[Saved entries]
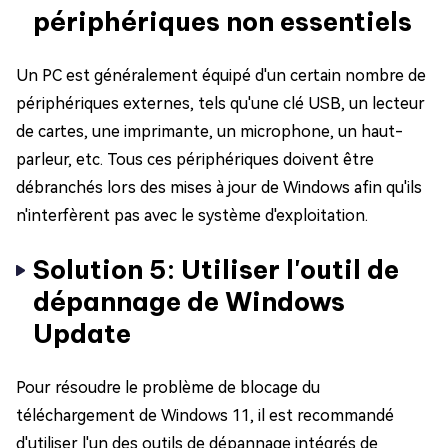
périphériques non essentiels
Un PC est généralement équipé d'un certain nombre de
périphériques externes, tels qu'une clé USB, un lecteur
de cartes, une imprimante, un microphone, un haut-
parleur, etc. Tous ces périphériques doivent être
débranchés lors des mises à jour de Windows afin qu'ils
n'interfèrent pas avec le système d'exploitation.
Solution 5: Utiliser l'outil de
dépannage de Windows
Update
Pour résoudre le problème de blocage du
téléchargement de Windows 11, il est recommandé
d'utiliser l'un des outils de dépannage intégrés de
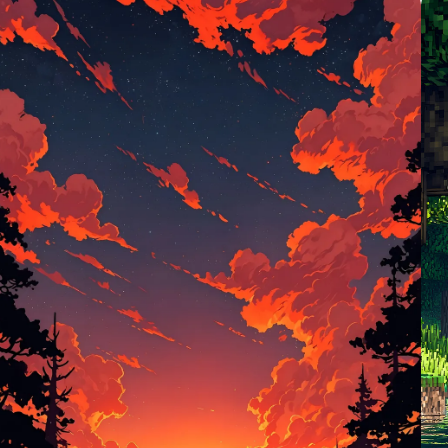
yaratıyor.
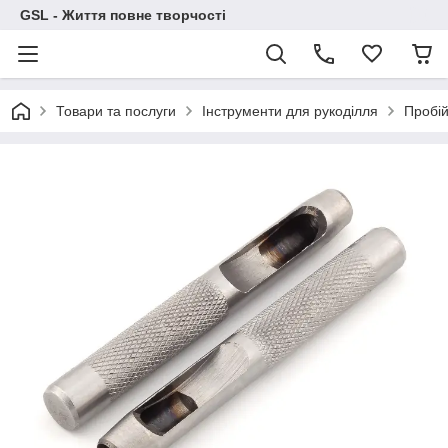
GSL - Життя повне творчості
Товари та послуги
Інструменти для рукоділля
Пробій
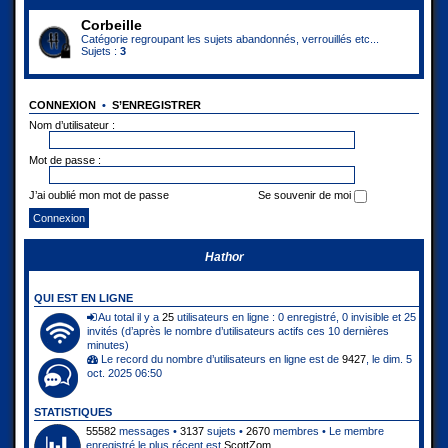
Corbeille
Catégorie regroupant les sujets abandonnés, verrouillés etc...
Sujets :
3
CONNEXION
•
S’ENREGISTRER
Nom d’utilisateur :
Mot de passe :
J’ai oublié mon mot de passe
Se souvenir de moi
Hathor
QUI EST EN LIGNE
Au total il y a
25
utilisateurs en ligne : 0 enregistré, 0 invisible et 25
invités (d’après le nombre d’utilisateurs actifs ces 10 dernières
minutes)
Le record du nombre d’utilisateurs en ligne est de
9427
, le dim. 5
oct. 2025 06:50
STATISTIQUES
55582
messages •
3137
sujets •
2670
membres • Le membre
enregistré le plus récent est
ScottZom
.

---

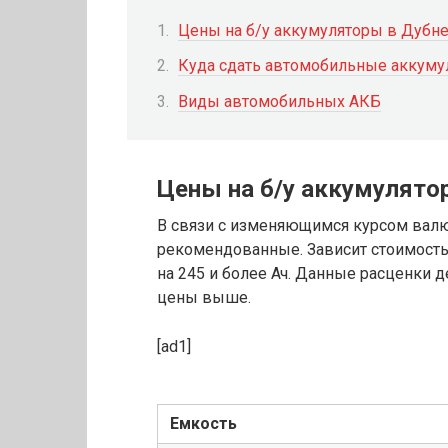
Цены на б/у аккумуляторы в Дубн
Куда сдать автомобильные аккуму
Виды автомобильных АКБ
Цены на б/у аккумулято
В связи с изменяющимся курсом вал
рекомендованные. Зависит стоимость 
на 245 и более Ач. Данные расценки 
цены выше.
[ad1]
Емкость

...

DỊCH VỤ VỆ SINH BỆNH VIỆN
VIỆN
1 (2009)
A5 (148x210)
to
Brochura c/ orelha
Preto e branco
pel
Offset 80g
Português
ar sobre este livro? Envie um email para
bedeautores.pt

**Work instructions:**
Please filter the data above, keeping only the lines that contain the word "dépannage" and treating case as significant. Copy each matching line in full.

**Exercise result:**
dépannage de Windows
d'utiliser l'un des outils de dépannage intégrés de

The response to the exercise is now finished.